Microscope
A microscope is a word that has been derived from the Greek language. It is a gadget that is used to view the objects that are too small to be seen by naked eyes. Microscopy is the science for investigating such small living objects. Microscope is the basic tool through which students of microscopy are introduced.
The science of investigating small objects using such an instrument is called microscopy, and the term microscopic means minute or very small, not easily visible with the unaided eye. In other words, requiring a microscope to examine. Microscopes give us a large image of a tiny object. The microscopes we use in school and at home trace their history back almost 400 years.
The first microscope was created in the Netherlands around the 1600s. There is almost as much confusion about the inventor as about the dates. Three different eyeglass makers have been given credit for the invention. The possible inventors are Hans Lippershey (who also developed the first real telescope), Hans Janssen, and his son, Zacharias.

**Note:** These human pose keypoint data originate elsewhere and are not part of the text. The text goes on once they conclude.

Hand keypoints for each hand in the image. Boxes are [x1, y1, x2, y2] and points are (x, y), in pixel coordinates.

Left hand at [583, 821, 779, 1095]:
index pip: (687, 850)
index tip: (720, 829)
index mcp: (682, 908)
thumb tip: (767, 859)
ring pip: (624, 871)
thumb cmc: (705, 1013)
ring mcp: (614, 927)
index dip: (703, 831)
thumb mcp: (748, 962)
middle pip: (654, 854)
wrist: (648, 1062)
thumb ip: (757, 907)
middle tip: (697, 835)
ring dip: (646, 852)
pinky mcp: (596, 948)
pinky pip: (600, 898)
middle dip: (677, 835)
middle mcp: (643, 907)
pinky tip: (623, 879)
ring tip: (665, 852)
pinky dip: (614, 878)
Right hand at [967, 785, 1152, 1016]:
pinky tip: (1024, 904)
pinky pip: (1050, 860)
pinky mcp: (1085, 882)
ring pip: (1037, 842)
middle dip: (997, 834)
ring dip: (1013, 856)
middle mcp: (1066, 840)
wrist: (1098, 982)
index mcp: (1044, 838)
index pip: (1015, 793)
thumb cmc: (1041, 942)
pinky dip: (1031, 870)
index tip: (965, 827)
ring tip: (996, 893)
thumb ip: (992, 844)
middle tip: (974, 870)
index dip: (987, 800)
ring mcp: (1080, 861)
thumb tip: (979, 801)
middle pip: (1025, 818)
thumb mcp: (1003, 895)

Lens quality in early microscopes was often poor so the images were not very clear. But even these rather crude microscopes were a great help in learning more about animals and plants.

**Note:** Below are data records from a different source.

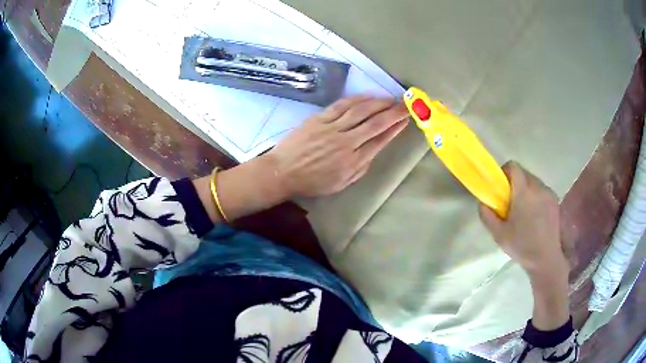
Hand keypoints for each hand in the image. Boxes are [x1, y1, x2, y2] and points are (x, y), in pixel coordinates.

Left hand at [267, 96, 408, 197]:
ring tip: (390, 99)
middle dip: (393, 112)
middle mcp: (346, 143)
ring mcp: (332, 128)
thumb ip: (360, 167)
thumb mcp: (341, 183)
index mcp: (353, 162)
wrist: (283, 172)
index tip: (405, 119)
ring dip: (378, 102)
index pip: (380, 141)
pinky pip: (342, 105)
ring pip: (361, 111)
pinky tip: (368, 96)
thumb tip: (373, 150)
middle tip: (405, 105)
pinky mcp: (319, 119)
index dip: (395, 128)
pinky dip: (357, 99)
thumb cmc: (312, 182)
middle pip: (375, 123)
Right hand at [479, 161, 569, 330]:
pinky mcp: (555, 200)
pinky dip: (535, 195)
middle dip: (514, 182)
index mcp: (523, 192)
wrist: (546, 259)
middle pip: (523, 172)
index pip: (513, 166)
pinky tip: (534, 215)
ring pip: (533, 181)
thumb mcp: (498, 235)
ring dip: (525, 189)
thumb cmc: (522, 246)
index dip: (504, 172)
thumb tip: (483, 202)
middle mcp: (538, 187)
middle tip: (510, 202)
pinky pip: (541, 190)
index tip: (500, 187)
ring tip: (523, 210)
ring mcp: (548, 193)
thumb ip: (487, 216)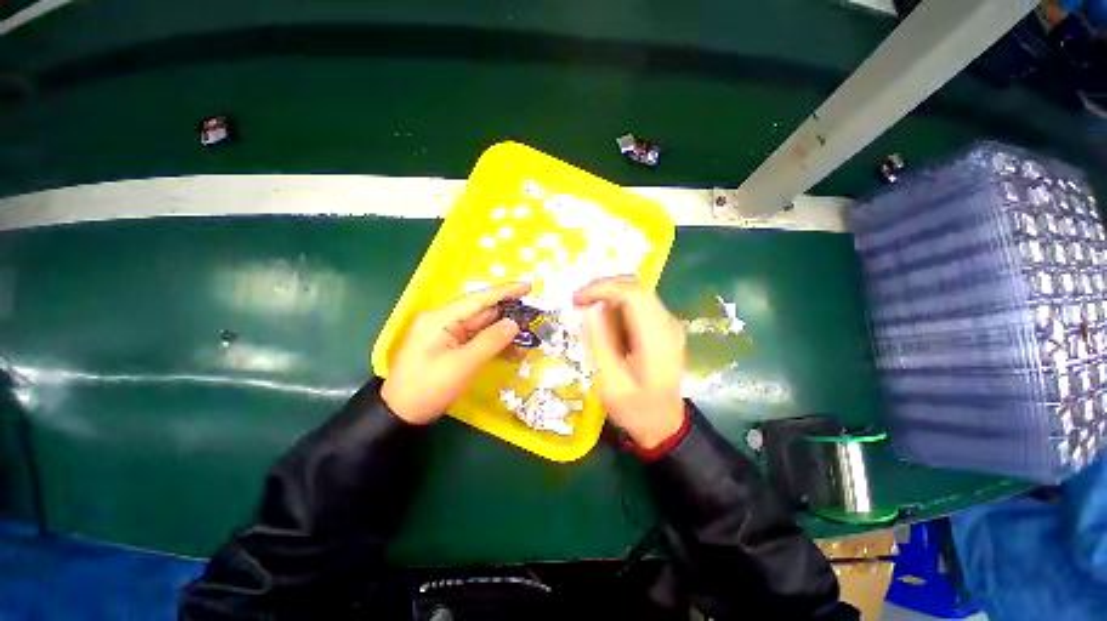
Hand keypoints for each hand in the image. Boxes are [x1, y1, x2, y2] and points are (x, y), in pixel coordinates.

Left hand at [382, 282, 529, 424]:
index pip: (478, 299)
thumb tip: (513, 324)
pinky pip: (475, 338)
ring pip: (480, 325)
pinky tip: (510, 347)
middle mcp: (443, 321)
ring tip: (526, 331)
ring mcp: (446, 334)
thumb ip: (490, 341)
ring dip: (502, 329)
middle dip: (507, 312)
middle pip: (480, 311)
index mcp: (440, 319)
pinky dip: (492, 342)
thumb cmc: (428, 388)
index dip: (504, 292)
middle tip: (532, 313)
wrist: (401, 415)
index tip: (527, 287)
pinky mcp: (450, 346)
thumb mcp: (462, 365)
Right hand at [574, 276, 685, 449]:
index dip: (603, 288)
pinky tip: (604, 323)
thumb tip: (590, 310)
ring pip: (636, 294)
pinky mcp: (662, 328)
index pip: (633, 294)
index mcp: (657, 339)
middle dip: (603, 289)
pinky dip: (616, 307)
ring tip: (587, 311)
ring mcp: (667, 325)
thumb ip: (600, 344)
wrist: (664, 426)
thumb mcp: (611, 383)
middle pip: (635, 288)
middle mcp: (667, 325)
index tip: (577, 299)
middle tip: (578, 301)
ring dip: (608, 297)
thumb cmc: (636, 410)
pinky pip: (637, 306)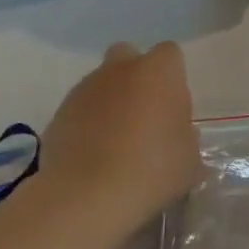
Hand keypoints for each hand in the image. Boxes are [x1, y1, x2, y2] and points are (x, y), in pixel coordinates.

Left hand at [38, 42, 199, 238]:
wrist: (88, 195)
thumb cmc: (152, 171)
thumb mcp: (190, 159)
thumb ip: (185, 137)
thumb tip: (177, 133)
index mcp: (157, 73)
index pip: (169, 53)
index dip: (173, 77)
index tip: (175, 108)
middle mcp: (118, 70)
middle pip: (128, 56)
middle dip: (136, 77)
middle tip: (145, 115)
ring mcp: (83, 89)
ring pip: (101, 83)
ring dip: (111, 102)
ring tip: (117, 143)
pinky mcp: (58, 113)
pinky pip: (80, 109)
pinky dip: (87, 123)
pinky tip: (94, 155)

The most common type of microscope—and the first to be invented—is the optical microscope. This is an optical instrument containing one or more lenses that produce an enlarged image of an object placed in the focal plane of the lens(es). There are, however, many other microscope designs.

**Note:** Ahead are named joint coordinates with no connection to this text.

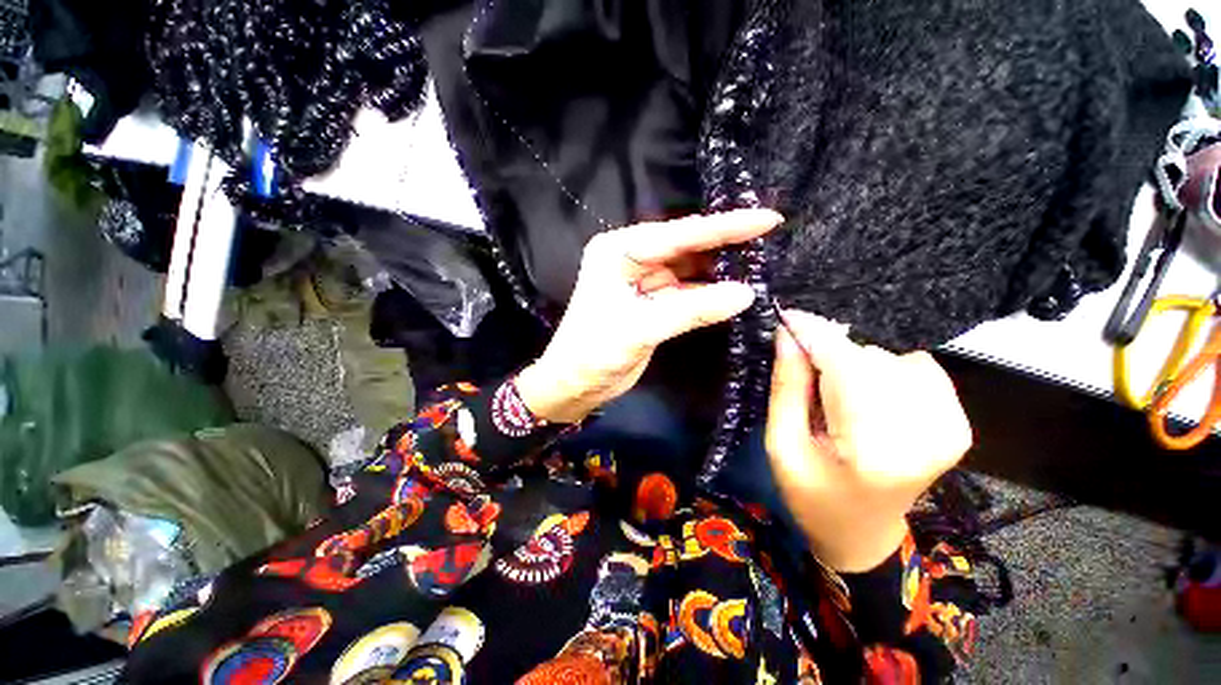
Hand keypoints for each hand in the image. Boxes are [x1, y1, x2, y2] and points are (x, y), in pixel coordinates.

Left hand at [517, 209, 783, 422]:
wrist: (575, 384)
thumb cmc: (594, 353)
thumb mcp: (641, 328)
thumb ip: (693, 309)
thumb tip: (746, 293)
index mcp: (619, 251)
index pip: (678, 235)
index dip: (724, 227)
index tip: (767, 219)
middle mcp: (631, 258)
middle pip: (686, 247)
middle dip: (725, 244)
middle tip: (771, 237)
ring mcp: (643, 280)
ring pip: (689, 269)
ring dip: (720, 269)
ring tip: (762, 262)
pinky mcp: (652, 302)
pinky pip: (687, 291)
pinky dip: (710, 293)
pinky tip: (736, 290)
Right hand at [765, 310, 972, 571]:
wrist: (861, 534)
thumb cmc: (812, 496)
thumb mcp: (781, 444)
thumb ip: (786, 387)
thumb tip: (788, 334)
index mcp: (874, 449)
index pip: (847, 367)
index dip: (815, 335)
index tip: (787, 316)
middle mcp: (926, 434)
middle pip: (869, 358)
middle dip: (829, 356)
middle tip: (806, 377)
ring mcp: (950, 427)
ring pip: (889, 358)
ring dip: (854, 366)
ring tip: (835, 397)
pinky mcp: (957, 422)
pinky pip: (916, 367)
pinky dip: (884, 370)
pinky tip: (868, 395)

During that historic period known as the Renaissance, after the "dark" Middle Ages, there occurred the inventions of printing, gunpowder and the mariner's compass, followed by the discovery of America. Equally remarkable was the invention of the light microscope: an instrument that enables the human eye, by means of a lens or combinations of lenses, to observe enlarged images of tiny objects. It made visible the fascinating details of worlds within worlds.
Invention Of Glass Lenses
Long before, in the hazy unrecorded past, someone picked up a piece of transparent crystal thicker in the middle than at the edges, looked through it, and discovered that it made things look larger.
Someone also found that such a crystal would focus the sun's rays and set fire to a piece of parchment or cloth. Magnifiers and "burning glasses" or "magnifying glasses" are mentioned in the writings of Seneca and Pliny the Elder, Roman philosophers during the first century A. D., but apparently they were not used much until the invention of spectacles, toward the end of the 13th century. They were named lenses because they are shaped like the seeds of a lentil.
The earliest simple microscope was merely a tube with a plate for the object at one end and, at the other, a lens which gave a magnification less than ten diameters -- ten times the actual size. These excited general wonder when used to view fleas or tiny creeping things and so were dubbed "flea glasses."